Требования задания
1. С какой целью Караулов поехал в Прохладную, согласно отрывку о мулле и гибели Караулова?
2. Напишите, пожалуйста, продолжение отрывка о мулле и гибели Караулова, начиная сразу после его последнего предложения.

Мулла начинает с продолжительных комплиментов по адресу моей мудрости и доблести, а затем заявляет: «Аллаху угодно было теперь наслать на человечество какое-то огульное сумасшествие, и пока Всемогущий не решит это сумасшествие вновь удалить, даже такие люди, как наш генерал, ничего поделать не могут, ибо на то Божественная воля». Если вдуматься, пожалуй, мулла прав. Во всяком случае, ясно, что дальнейшее разглагольствование бесполезно, закрываю заседание, заваливаюсь спать, а на следующее утро возвращаюсь во Владикавказ. Большевистский же поезд, вероятно, все-таки опасаясь каких-нибудь пакостей с моей стороны, укатывает в Баку.
Развал все увеличивается. Наша тройка, Чермоев, Караулов и я, делаем что можем, но теория чеченского муллы, по-видимому, более правильна. Наконец, происходит трагическое убийство Караулова. Он поехал в Прохладную — встретить один из терских казачьих полков, вернувшихся с фронта, и пока его вагон стоял на запасном станционном пути, он был окружен толпой солдат ополченской дружины, находившейся в Прохладной, которые, не без поддержки прохладненских казаков, открыли огонь по вагону, изрешетили его совершенно, убив находившихся внутри Караулова и его брата.

Исходные данные
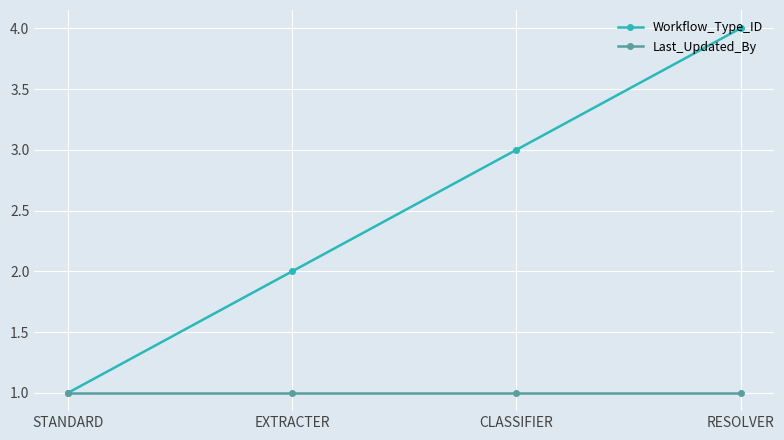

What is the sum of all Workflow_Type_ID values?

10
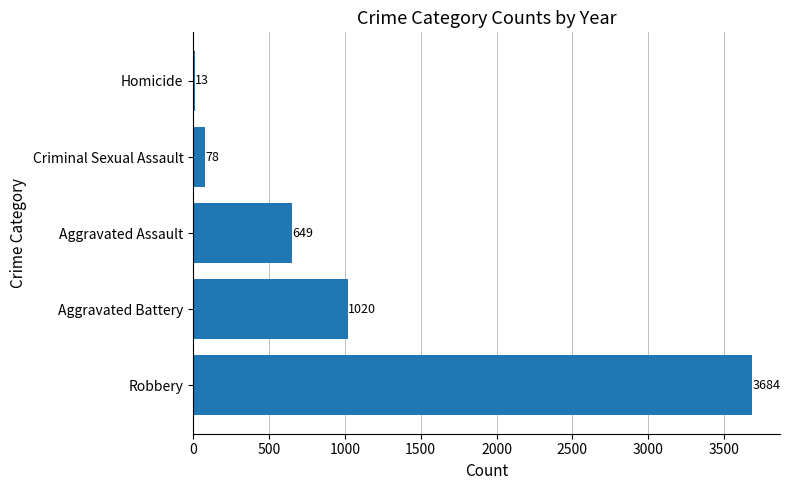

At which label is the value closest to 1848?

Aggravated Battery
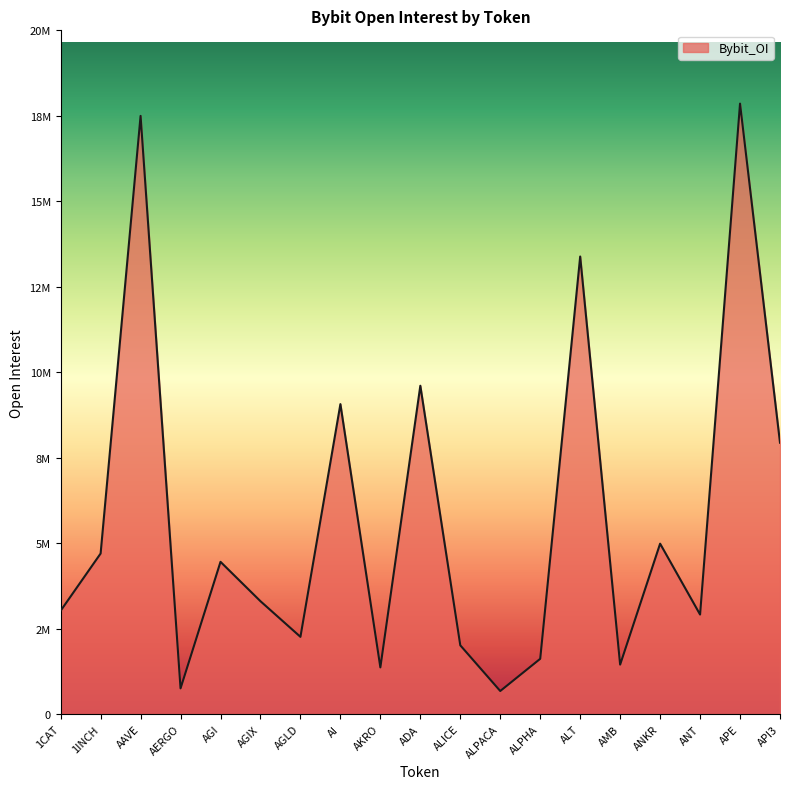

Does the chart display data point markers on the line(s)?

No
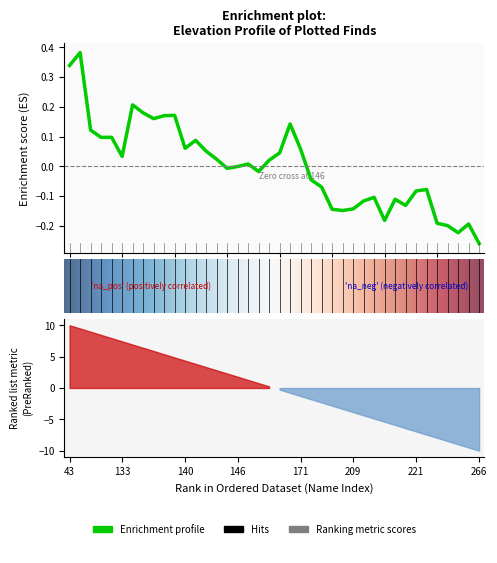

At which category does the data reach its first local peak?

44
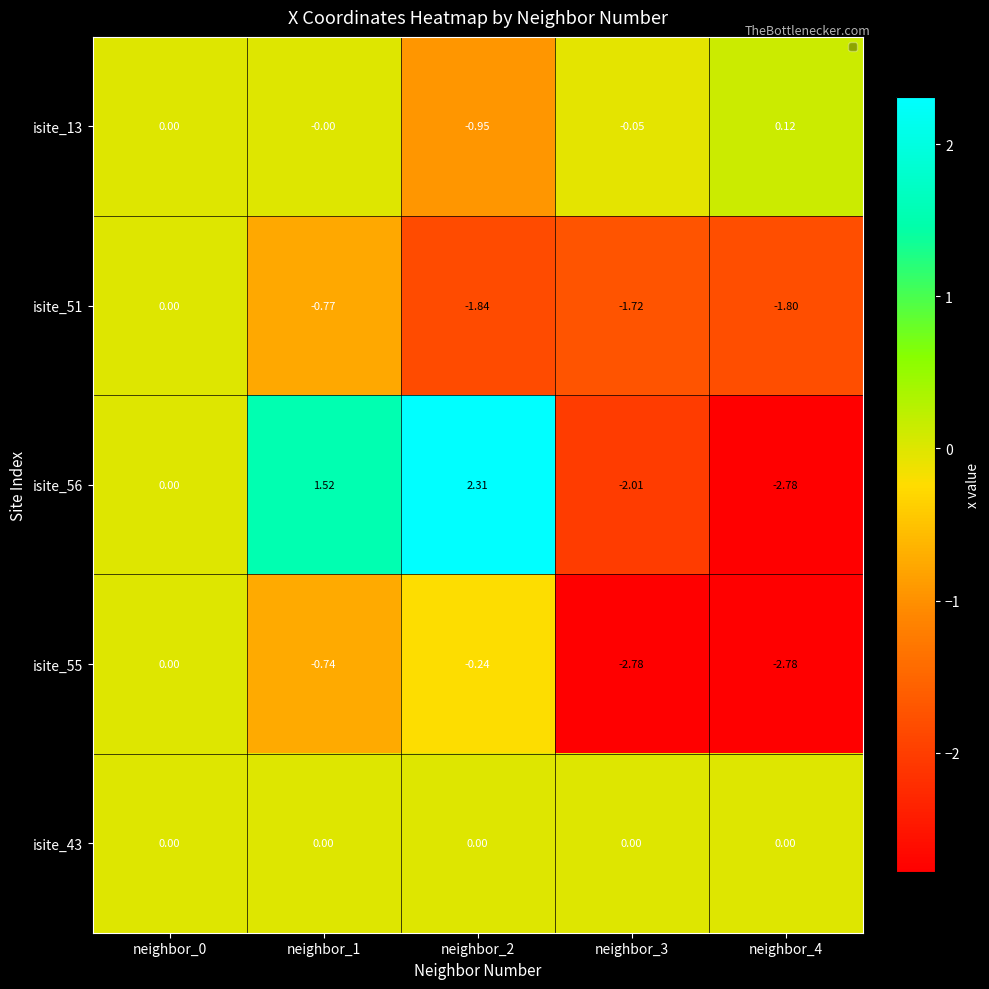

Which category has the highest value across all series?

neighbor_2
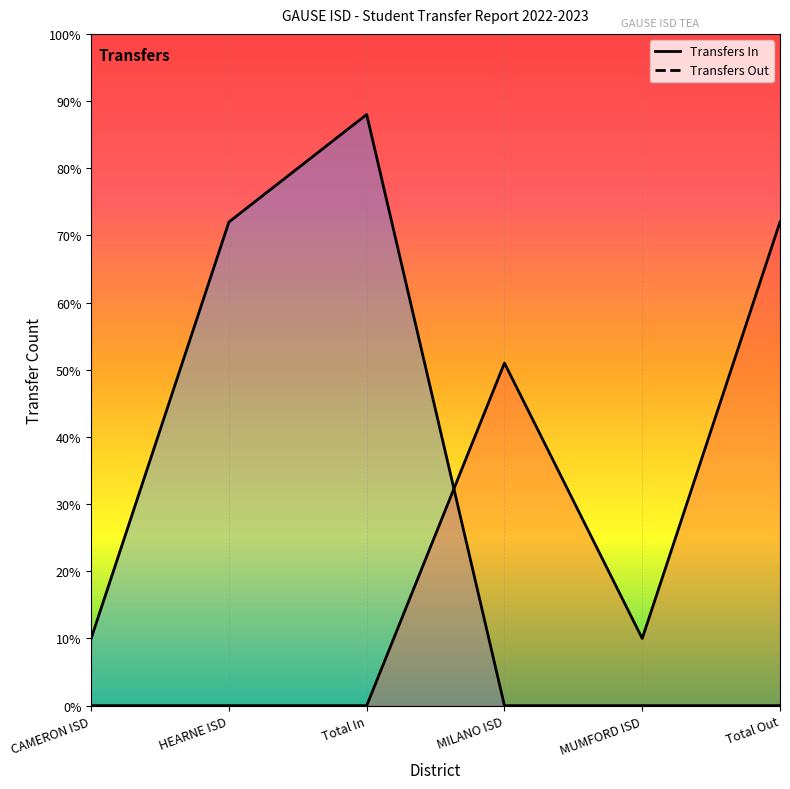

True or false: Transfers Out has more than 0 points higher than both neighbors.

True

--

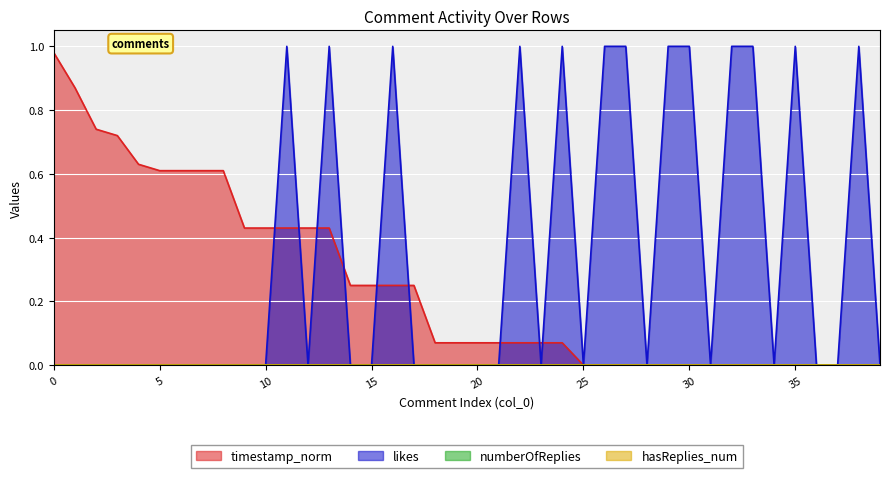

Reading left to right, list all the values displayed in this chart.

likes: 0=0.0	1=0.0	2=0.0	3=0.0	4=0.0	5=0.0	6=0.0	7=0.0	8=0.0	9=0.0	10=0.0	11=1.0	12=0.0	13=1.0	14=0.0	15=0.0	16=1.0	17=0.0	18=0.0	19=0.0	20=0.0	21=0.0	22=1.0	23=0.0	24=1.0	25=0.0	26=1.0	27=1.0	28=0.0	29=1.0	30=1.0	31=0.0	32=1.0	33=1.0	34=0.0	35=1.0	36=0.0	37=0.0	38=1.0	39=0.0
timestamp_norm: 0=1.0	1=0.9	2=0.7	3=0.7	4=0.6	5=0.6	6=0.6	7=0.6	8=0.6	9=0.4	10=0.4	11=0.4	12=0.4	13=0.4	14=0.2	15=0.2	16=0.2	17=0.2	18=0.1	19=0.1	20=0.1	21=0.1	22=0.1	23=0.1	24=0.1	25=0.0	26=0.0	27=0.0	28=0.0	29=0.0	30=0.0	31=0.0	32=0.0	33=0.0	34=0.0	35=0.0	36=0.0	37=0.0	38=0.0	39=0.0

Ответы
1. Чтобы встретить один из терских казачьих полков, вернувшихся с фронта.

2.
Меня вызвал на прямой телеграфный провод командир Донского артиллерийского дивизиона, стоявшего в Прохладной, и подробно изложил все происшествие. Беру телеграфную ленту и спешу в атаманский дворец, где как раз заседает войсковой круг. Вхожу и прошу у председателя слова вне очереди. Когда я казакам сообщаю, что их атаман убит, негодование велико и бурно, некоторые даже не хотят мне верить. Затем начинают высказываться всякие предложения, клонящиеся, в общем, к тому, чтобы немедленно командировать из Владикавказа в Прохладную обе конвойные сотни (бывшие Конвоя Его Величества), чтобы наказать виновных или, по крайней мере, их арестовать и привезти тело атамана.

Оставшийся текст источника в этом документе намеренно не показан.